I’m shocked by all the single people who get involved with married men and women. What are you thinking? Actually, why are you NOT thinking? Unless the married person lied about his/her marital status…they are OFF LIMITS. This is not only for their family’s sake but for your sake as well. Getting involved with a married person keeps you out of any potentially healthy relationship, keeps you in a one down position and serves as a buffer for any true commitment. Look at your commitment issues and not married men/women.
If they lied and you later discovered their lie…they are OFF LIMITS. If the person is willing to have an affair on his/her spouse, he/she is likely to do the same to you. Stop thinking you are different. Many married people claim their marriage is miserable yet act to their partner as if it’s fine. Affairs are destroying families and if you’re having one, you are as well—regardless of what story your affair partner is telling you.
I’m equally taken aback at the number of married people having an affair. Stop justifying your actions and step in and deal with your marriage. Regardless of the situation in your marriage, having an affair is not the answer. Affairs set up countless issues for everyone involved, particularly for the innocent children rocked by the after damage.
There is no justification for affairs. If you don’t like what’s happening in your marriage than work on it, fix it, or move on if it’s not workable. If you need to make a difficult choice due to an unworkable situation, then do so with integrity. Sneaking around, lying and then justifying that behavior is cowardly. Often you feel bad, your affair partner feels bad and your family is devastated. Stop escaping and face the issues head on. If there are no issues and you just “fell into” an affair, then repair the damage and learn to affair proof your relationship.
If you’re single and you tell yourself that there are no “good men/women” out there, then look harder. Choosing a married man/woman is not your answer—it is your next problem. Anytime you become involved with someone who’s cheating on their spouse, it’s a warning sign. Does one affair guarantee another? No, however it certainly is a red flag.
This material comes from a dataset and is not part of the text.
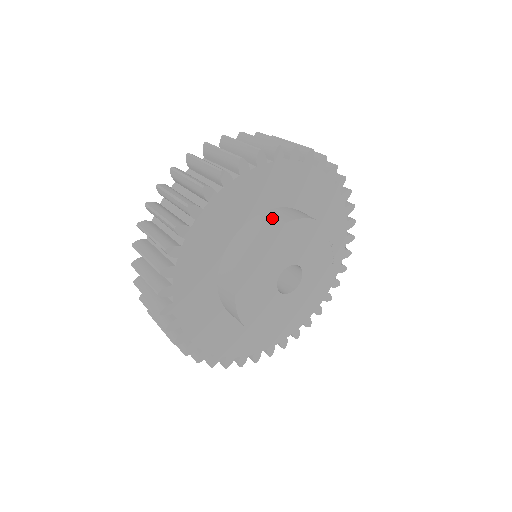
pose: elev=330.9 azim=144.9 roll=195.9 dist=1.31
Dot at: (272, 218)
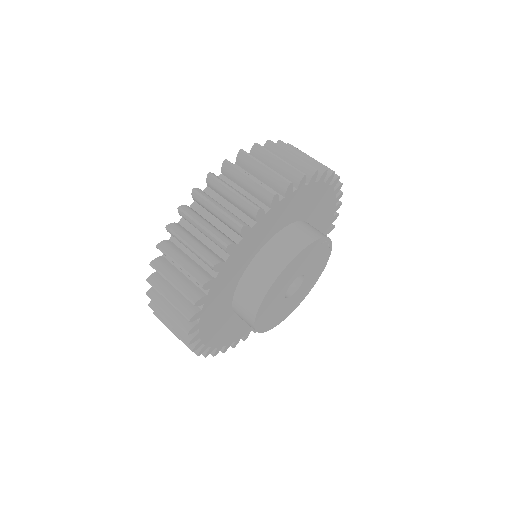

The bottom line is life is tempting. There are always going to be temptations, however, what sets one person apart from another is how we handle these. Regardless of whether you’re married or single, affairs are toxic—to you, your partner and all family members involved. Protect yourself from affairs at all times and don’t, for a moment, justify having one. There is no justification—only poor decisions that result in a lot of collateral damage.
CHALLENGE: If you’re attracted to someone who’s married—walk away. Don’t play with fire thinking you won’t get burned; too many people have been charred by making that very same mistake. If you’re married and looking elsewhere, stop fooling yourself into thinking the other person is the answer. Deal with your unhappy marriage head on or your own issues that keep you straying.